This week’s edition of HH101 focuses on Asperger Syndrome and other related mental health issues
In honor of July being National Minority Mental Health Awareness Month my Hood Health articles this month will feature a different mental disorder each week. It is incredibly important that we begin an honest and open dialogue about mental health issues within the black community. If we do not begin to acknowledge the issues, then we have no way of developing the strategies necessary to cope with or overcome the complexities that they present. A mental illness is a medical condition that disrupts a person’s thinking, feeling, mood, ability to relate to others and daily functioning. Ultimately, mental illnesses are medical conditions that often result in a diminished capacity for coping with the ordinary demands of life according to the National Alliance on Mental illness.
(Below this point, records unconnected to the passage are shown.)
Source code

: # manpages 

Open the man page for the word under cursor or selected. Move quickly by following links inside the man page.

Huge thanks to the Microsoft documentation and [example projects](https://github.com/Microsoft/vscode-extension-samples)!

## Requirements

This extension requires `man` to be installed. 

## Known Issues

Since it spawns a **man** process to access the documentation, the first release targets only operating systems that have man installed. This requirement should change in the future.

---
This particular article will focus on Asperger’s Syndrome. According to the Mayo Clinic, Asperger’s syndrome is a developmental disorder that affects a person’s ability to socialize and communicate effectively with others. Individuals with Asperger’s syndrome typically exhibit social awkwardness and an all-absorbing interest in specific topics. Asperger’s syndrome is grouped with other conditions that are called Autistic Spectrum Disorders (ASD) or Pervasive Developmental Disorders (PDD). These disorders all involve problems with social skills and communication. Some of the indicators are listed below:
**Problems with social skills: Individuals with Asperger’s generally have difficulty interacting with others and often are awkward in social situations. They generally do not make friends easily. They have difficulty initiating and maintaining conversation.
**Eccentric or repetitive behaviors: Individuals may develop odd, repetitive movements, such as hand wringing or finger twisting.
**Unusual preoccupations or rituals: A person with Asperger’s may develop rituals that he or she refuses to alter, such as getting dressed in a specific order.
**Communication difficulties: People with Asperger’s syndrome may not make eye contact when speaking with someone. They may have trouble using facial expressions and gestures, and understanding body language or understanding social cues. They also tend to have problems understanding language in context and are very literal in their use of language.
**Limited range of interests: An individual with Asperger’s may develop an intense, almost obsessive, interest in a few areas, such as sports schedules, weather, or maps.
**Coordination problems: The movements of individuals with Asperger’s syndrome may seem clumsy or awkward.
**Skilled or talented: Individuals with Asperger’s syndrome are exceptionally talented or skilled in a particular area, such as music or math.
Individuals with Asperger’s can also experience intense emotional meltdowns over small situations to bigger ones. For example, if you tell an Aspie person that you are going to do something like go to the store, then that is the expectation. When that action promised does not happen then an emotional meltdown (crying, arguing, etc.) can ensue. Often times with the emotional response seeming to be potentially over the top. Not to mention that they may hold on to this “let down” for an extended period of time. Routines tend to help individuals with Asperger’s greatly due to the comfort of knowing what to expect. There is no “cure” for Asperger’s. Individuals simply have to find resources and methods to assist them with developing certain areas or skills. Keep in mind however, that Aspie individuals are highly intelligent persons they simply need more patience and understanding because they process things differently. I must note that I have met some of the most intelligent, witty, creative, and amazing individuals who just happen to have Asperger’s. I will not say that dealing with Asperger’s is always easy for everyone involved, but there is a beautiful blessing within its complexities as well.
Diets that are high is processed foods do not help some of the issues that are found with individuals with Asperger’s. I found that many of the issues that I personally experienced with my children have changed due to their diet. I put my family on a vegan diet, limited processed foods, and we have not looked back since the transition. Once the changes were made, some of the intensity of certain things subsided a great deal.
I want you to keep in mind as you read these articles what their purpose is. The articles are not intended to assist you in ascertaining a diagnosis, nor are they meant to provide you with an in depth perspective of each illness. They are intended to provide you with a degree in information on the illness and its symptoms. If you have questions or need to be evaluated, please see your healthcare professional.